House Minority Leader Lawrence Cafero believed the decision to delay the October revenue estimates until after the November election was a purely political move, so he asked the nonpartisan Office of Fiscal Analysis to give him its estimates early.

The Office of Fiscal Analysis and the Office of Policy and Management sit down three times a year and come to a consensus on the state’s revenue estimates. The estimates are released in January, April and October, but this summer the legislature voted to change the mid-October reporting period to Nov. 10.

For the past two years the numbers have been reported in October, but Democratic lawmakers said it made more sense to wait until November when they had more financial information to include in the report.

Finance Committee Co-Chairwoman Rep. Patricia Widlitz said during debate in June that the move had nothing to do with the election. Widlitz said the consensus revenue estimates were pushed back so the state would have a more up-to-date financial picture at its annual fiscal accountability meeting, which takes place between Nov. 15 and Nov. 30.

“The intent was to give us a more accurate picture with more accurate information than we had on October 15,” Widlitz said at the time.

But Cafero believes the numbers already prove his point that despite the second largest tax hike in the state’s history—the state could end the year in a deficit.

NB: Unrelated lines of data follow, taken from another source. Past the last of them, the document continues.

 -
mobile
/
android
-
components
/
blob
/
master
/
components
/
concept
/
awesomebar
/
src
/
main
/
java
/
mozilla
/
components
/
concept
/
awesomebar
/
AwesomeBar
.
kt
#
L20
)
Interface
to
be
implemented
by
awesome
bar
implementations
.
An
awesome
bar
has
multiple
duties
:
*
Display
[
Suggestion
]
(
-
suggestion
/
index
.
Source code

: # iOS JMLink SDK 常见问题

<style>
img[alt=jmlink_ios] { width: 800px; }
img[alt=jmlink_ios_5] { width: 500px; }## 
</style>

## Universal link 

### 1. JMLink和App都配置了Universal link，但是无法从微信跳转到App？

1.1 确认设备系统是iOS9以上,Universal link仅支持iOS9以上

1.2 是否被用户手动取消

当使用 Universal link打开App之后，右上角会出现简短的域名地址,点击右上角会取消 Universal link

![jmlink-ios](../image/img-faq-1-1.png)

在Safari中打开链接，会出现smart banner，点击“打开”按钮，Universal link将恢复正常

According to the OFA report prepared for Cafero this week, revenues are down about $71.6 million from projections. From Indian gaming revenue to sales tax revenues are lagging behind projections.

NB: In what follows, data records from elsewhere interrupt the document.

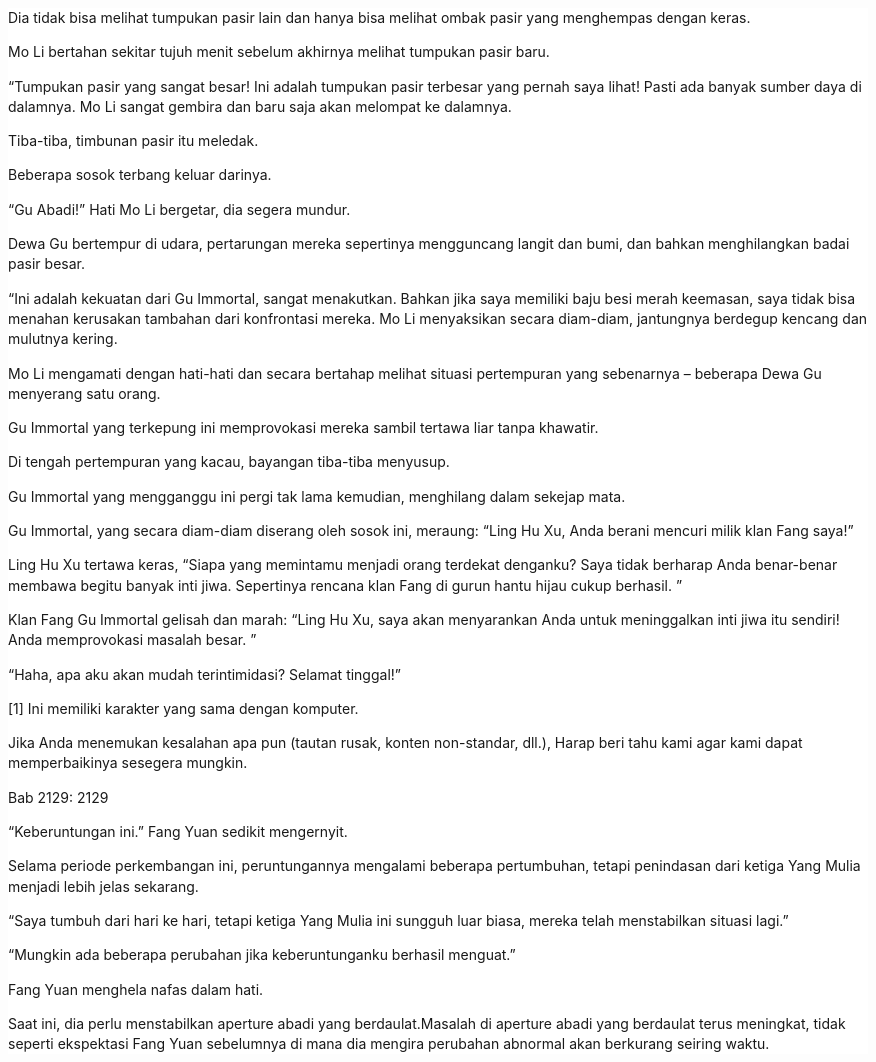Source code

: Dia tidak bisa melihat tumpukan pasir lain dan hanya bisa melihat ombak pasir yang menghempas dengan keras.

Mo Li bertahan sekitar tujuh menit sebelum akhirnya melihat tumpukan pasir baru.

“Tumpukan pasir yang sangat besar! Ini adalah tumpukan pasir terbesar yang pernah saya lihat! Pasti ada banyak sumber daya di dalamnya. Mo Li sangat gembira dan baru saja akan melompat ke dalamnya.

Tiba-tiba, timbunan pasir itu meledak.

Beberapa sosok terbang keluar darinya.

“Gu Abadi!” Hati Mo Li bergetar, dia segera mundur.

Dewa Gu bertempur di udara, pertarungan mereka sepertinya mengguncang langit dan bumi, dan bahkan menghilangkan badai pasir besar.

“Ini adalah kekuatan dari Gu Immortal, sangat menakutkan. Bahkan jika saya memiliki baju besi merah keemasan, saya tidak bisa menahan kerusakan tambahan dari konfrontasi mereka. Mo Li menyaksikan secara diam-diam, jantungnya berdegup kencang dan mulutnya kering.

Mo Li mengamati dengan hati-hati dan secara bertahap melihat situasi pertempuran yang sebenarnya – beberapa Dewa Gu menyerang satu orang.

Gu Immortal yang terkepung ini memprovokasi mereka sambil tertawa liar tanpa khawatir.

Di tengah pertempuran yang kacau, bayangan tiba-tiba menyusup.

Gu Immortal yang mengganggu ini pergi tak lama kemudian, menghilang dalam sekejap mata.

Gu Immortal, yang secara diam-diam diserang oleh sosok ini, meraung: “Ling Hu Xu, Anda berani mencuri milik klan Fang saya!”

Ling Hu Xu tertawa keras, “Siapa yang memintamu menjadi orang terdekat denganku? Saya tidak berharap Anda benar-benar membawa begitu banyak inti jiwa. Sepertinya rencana klan Fang di gurun hantu hijau cukup berhasil. ”

Klan Fang Gu Immortal gelisah dan marah: “Ling Hu Xu, saya akan menyarankan Anda untuk meninggalkan inti jiwa itu sendiri! Anda memprovokasi masalah besar. ”

“Haha, apa aku akan mudah terintimidasi? Selamat tinggal!”

[1] Ini memiliki karakter yang sama dengan komputer.

Jika Anda menemukan kesalahan apa pun (tautan rusak, konten non-standar, dll.), Harap beri tahu kami agar kami dapat memperbaikinya sesegera mungkin.

Bab 2129: 2129

“Keberuntungan ini.” Fang Yuan sedikit mengernyit.

Selama periode perkembangan ini, peruntungannya mengalami beberapa pertumbuhan, tetapi penindasan dari ketiga Yang Mulia menjadi lebih jelas sekarang.

“Saya tumbuh dari hari ke hari, tetapi ketiga Yang Mulia ini sungguh luar biasa, mereka telah menstabilkan situasi lagi.”

“Mungkin ada beberapa perubahan jika keberuntunganku berhasil menguat.”

Fang Yuan menghela nafas dalam hati.

Saat ini, dia perlu menstabilkan aperture abadi yang berdaulat.Masalah di aperture abadi yang berdaulat terus meningkat, tidak seperti ekspektasi Fang Yuan sebelumnya di mana dia mengira perubahan abnormal akan berkurang seiring waktu.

“Unless otherwise noted, these FY 13 revenue adjustments would continue into the out years, resulting in a net reduction to the General Fund revenue base of approximately $20.8 million annually for each of FY 14 – FY 16,” the OFA report states.

“We cannot ignore what is going on,“ Cafero said. “That is how we got into trouble in the first place. If we are facing another huge deficit we are going to have to act as soon as possible to fix this.”

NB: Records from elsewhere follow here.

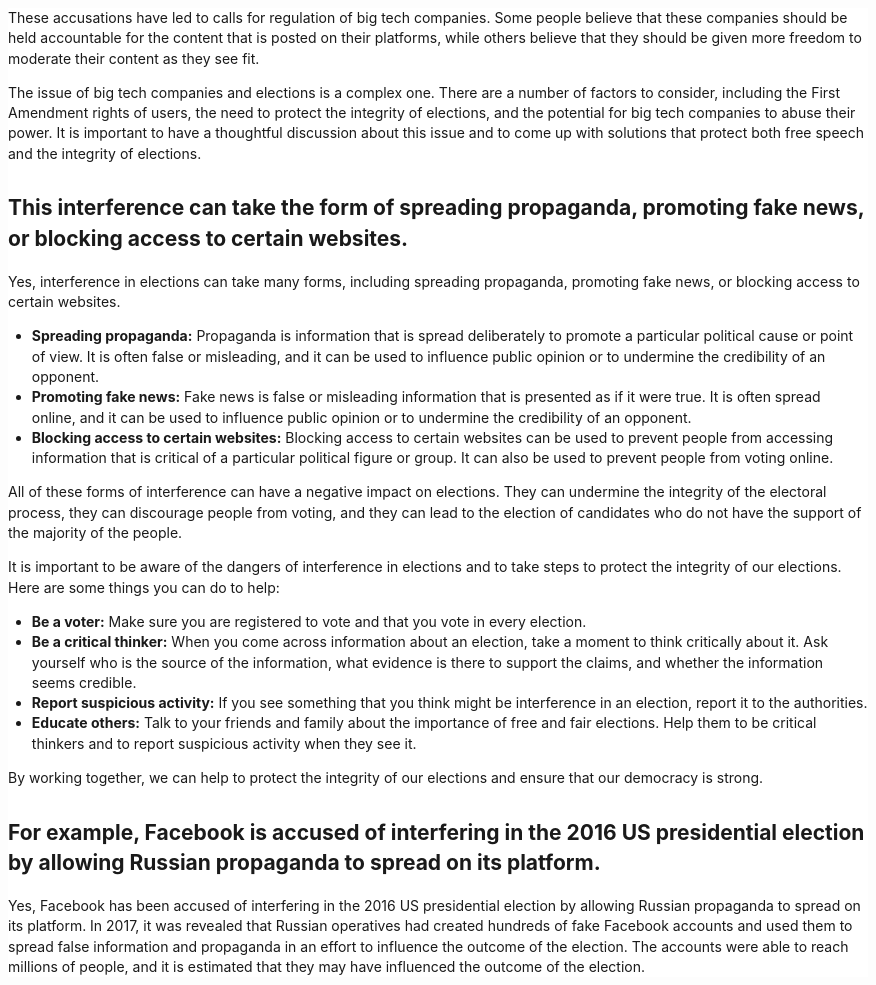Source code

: These accusations have led to calls for regulation of big tech companies. Some people believe that these companies should be held accountable for the content that is posted on their platforms, while others believe that they should be given more freedom to moderate their content as they see fit.

The issue of big tech companies and elections is a complex one. There are a number of factors to consider, including the First Amendment rights of users, the need to protect the integrity of elections, and the potential for big tech companies to abuse their power. It is important to have a thoughtful discussion about this issue and to come up with solutions that protect both free speech and the integrity of elections.

## This interference can take the form of spreading propaganda, promoting fake news, or blocking access to certain websites.


Yes, interference in elections can take many forms, including spreading propaganda, promoting fake news, or blocking access to certain websites.

* **Spreading propaganda:** Propaganda is information that is spread deliberately to promote a particular political cause or point of view. It is often false or misleading, and it can be used to influence public opinion or to undermine the credibility of an opponent.
* **Promoting fake news:** Fake news is false or misleading information that is presented as if it were true. It is often spread online, and it can be used to influence public opinion or to undermine the credibility of an opponent.
* **Blocking access to certain websites:** Blocking access to certain websites can be used to prevent people from accessing information that is critical of a particular political figure or group. It can also be used to prevent people from voting online.

All of these forms of interference can have a negative impact on elections. They can undermine the integrity of the electoral process, they can discourage people from voting, and they can lead to the election of candidates who do not have the support of the majority of the people.

It is important to be aware of the dangers of interference in elections and to take steps to protect the integrity of our elections. Here are some things you can do to help:

* **Be a voter:** Make sure you are registered to vote and that you vote in every election.
* **Be a critical thinker:** When you come across information about an election, take a moment to think critically about it. Ask yourself who is the source of the information, what evidence is there to support the claims, and whether the information seems credible.
* **Report suspicious activity:** If you see something that you think might be interference in an election, report it to the authorities.
* **Educate others:** Talk to your friends and family about the importance of free and fair elections. Help them to be critical thinkers and to report suspicious activity when they see it.

By working together, we can help to protect the integrity of our elections and ensure that our democracy is strong.

## For example, Facebook is accused of interfering in the 2016 US presidential election by allowing Russian propaganda to spread on its platform.


Yes, Facebook has been accused of interfering in the 2016 US presidential election by allowing Russian propaganda to spread on its platform. In 2017, it was revealed that Russian operatives had created hundreds of fake Facebook accounts and used them to spread false information and propaganda in an effort to influence the outcome of the election. The accounts were able to reach millions of people, and it is estimated that they may have influenced the outcome of the election.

Roy Occhiogrosso, Gov. Dannel P. Malloy’s senior communications adviser, said it’s the Republicans not the Democrats playing politics with the numbers.

“The closer we get to Election Day, the more desperate the Republicans become,” Occhiogrosso said Thursday. “The more desperate they become, the more heated their rhetoric becomes. The more heated the rhetoric the more they play fast and loose with the facts.“

“They should probably just take a deep breath and begin coming up with the excuses they’ll need to explain away another failed campaign season,” he added.

Cafero maintains he’s simply dealing with the reality of the numbers and this has nothing to do with election year politics. After all the legislation requiring the estimates to be prepared was implemented three years ago by a Democrat-controlled legislature as a check on the executive branch, which at the time was controlled by a Republican.

“Despite all assurances from the Democrats and Gov. Malloy that we could tax our way out of the previous deficit, Connecticut’s budget remains structurally broken because we continue to spend more money than we take in,“ Cafero said. “Until we address that basic fact we will run deficits.”